Melania huyó del protagonismo en el primer evento oficial organizado por su oficina.

En el guion no escrito de los Oscar era obvio que Donald Trump iba a ser el gran derrotado de la noche. Y aunque la ceremonia estuvo menos politizada de lo que se esperaba, muchas estrellas lucieron lazos azules en señal de rechazo a las controvertidas políticas migratorias del presidente, Jimmy Kimmel le dio estopa durante su monólogo de apertura y el auditorio en pleno se puso en pie para ovacionar a Meryl Streep, que celebraba su vigésima nominación al Oscar, pero que, sobre todo, hace unas semanas fue víctima de la furia tuitera del presidente. Quizá por eso (y por su pasado como estrella de la tele) Trump decidió ‘contraprogramar’ los Oscar y celebrar esa misma noche su primera recepción de gala en la Casa Blanca: el baile anual de los Gobernadores.
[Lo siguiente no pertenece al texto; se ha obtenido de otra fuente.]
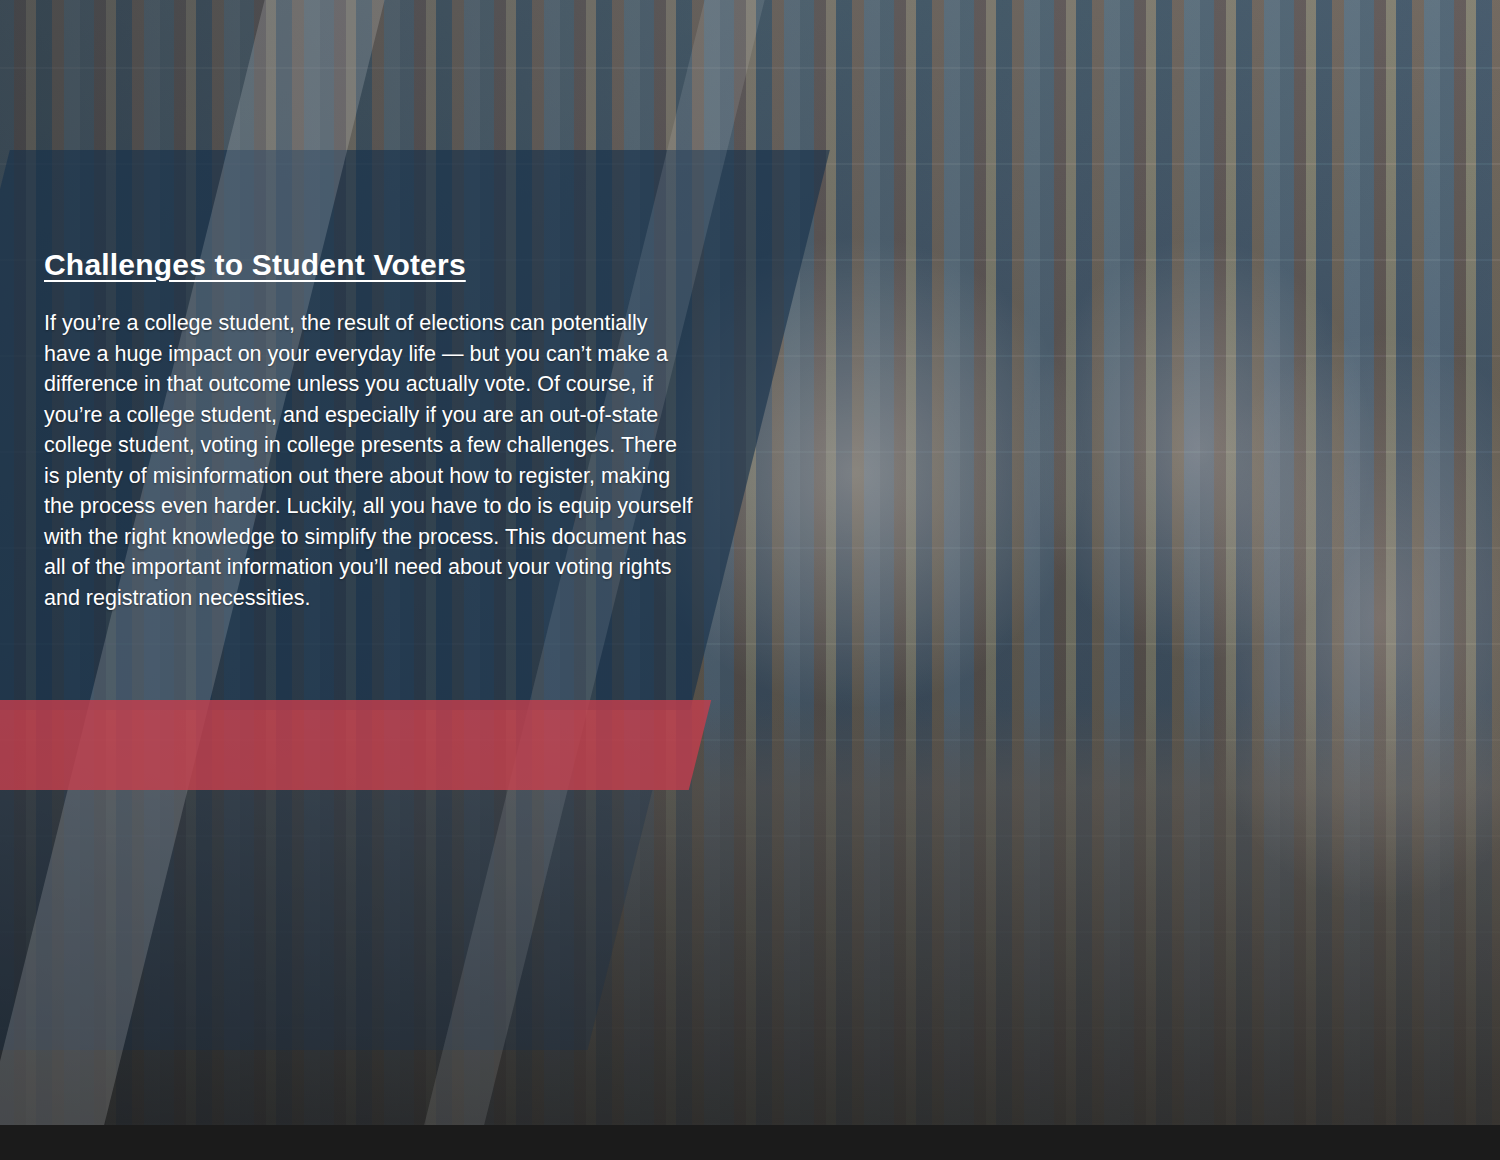Challenges to Student Voters
If you’re a college student, the result of elections can potentially have a huge impact on your everyday life — but you can’t make a difference in that outcome unless you actually vote. Of course, if you’re a college student, and especially if you are an out-of-state college student, voting in college presents a few challenges. There is plenty of misinformation out there about how to register, making the process even harder. Luckily, all you have to do is equip yourself with the right knowledge to simplify the process. This document has all of the important information you’ll need about your voting rights and registration necessities.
En realidad, era la noche de Melania, el primer evento formal organizado por la oficina de la primera dama. Un comunicado oficial se encargó de explicar que el tema escogido para la cena era "renovación de primavera", una alegoría a una Casa Blanca que ha vuelto a la vida reluciendo con la deslumbrante experiencia sensorial de la eterna primavera, decía la nota. Aunque casi era peor la frase que el comunicado le atribuía a la primera dama: "El aroma a rosas y jazmín inunda el aire mientras damos gracias por esta gran nación y por la gloria de la renovación". Pero a pesar del lenguaje barroco, la anfitriona volvió a huir del protagonismo: lució un sencillo vestido negro y solo posó en una foto oficial.

El 'Oscargate eclipsó el baile del presidente

Mientras tanto, en Los Ángeles, Warren Beatty y Faye Dunaway abrían el sobre que no era… Trump no vio la ceremonia, pero opinó al día siguiente: "Creo que estaban tan concentrados en hablar de política que no supieron resolver bien el final", dijo en referencia al estrepitoso error por el que La La Land fue proclamada Mejor Película, cuando la estatuilla pertenecía a Moonlight. "Fue un poco triste. No me pareció una noche demasiado glamurosa", comentó. Y sin embargo, el ‘Oscargate’ consiguió eclipsar el baile del presidente.

Autopromoción 'by' Ivanka

La obsesiva discreción de la first lady contrastó con el afán de protagonismo de Ivanka, que escogió un vestido de J. Mendel, valorado en 4.000 dólares. Aunque se desvinculó de su marca de ropa para evitar conflictos de intereses, la hija del presidente lució unos zapatos de su propia colección. Mientras varios grandes almacenes han dejado de distribuir su marca, ella ha contraatacado poniendo en práctica el arte de la autopromoción.

Muy hecho y con kétchup

Así le gusta la carne al presidente y así la pidió en su primera cena en Washington desde que es presidente. En la era Trump hasta el punto de cocción de sus filetes es motivo de controversia. Los medios han escrito decenas de artículos condenando su paladar, pero también sacando conclusiones de diván. "Una persona que camufla todo con kétchup es alguien que arregla sus problemas haciéndolos peores. Una persona que se niega a probar algo mejor es alguien que nunca mejorará las cosas", sentenciaba Eater, la popular web gastronómica.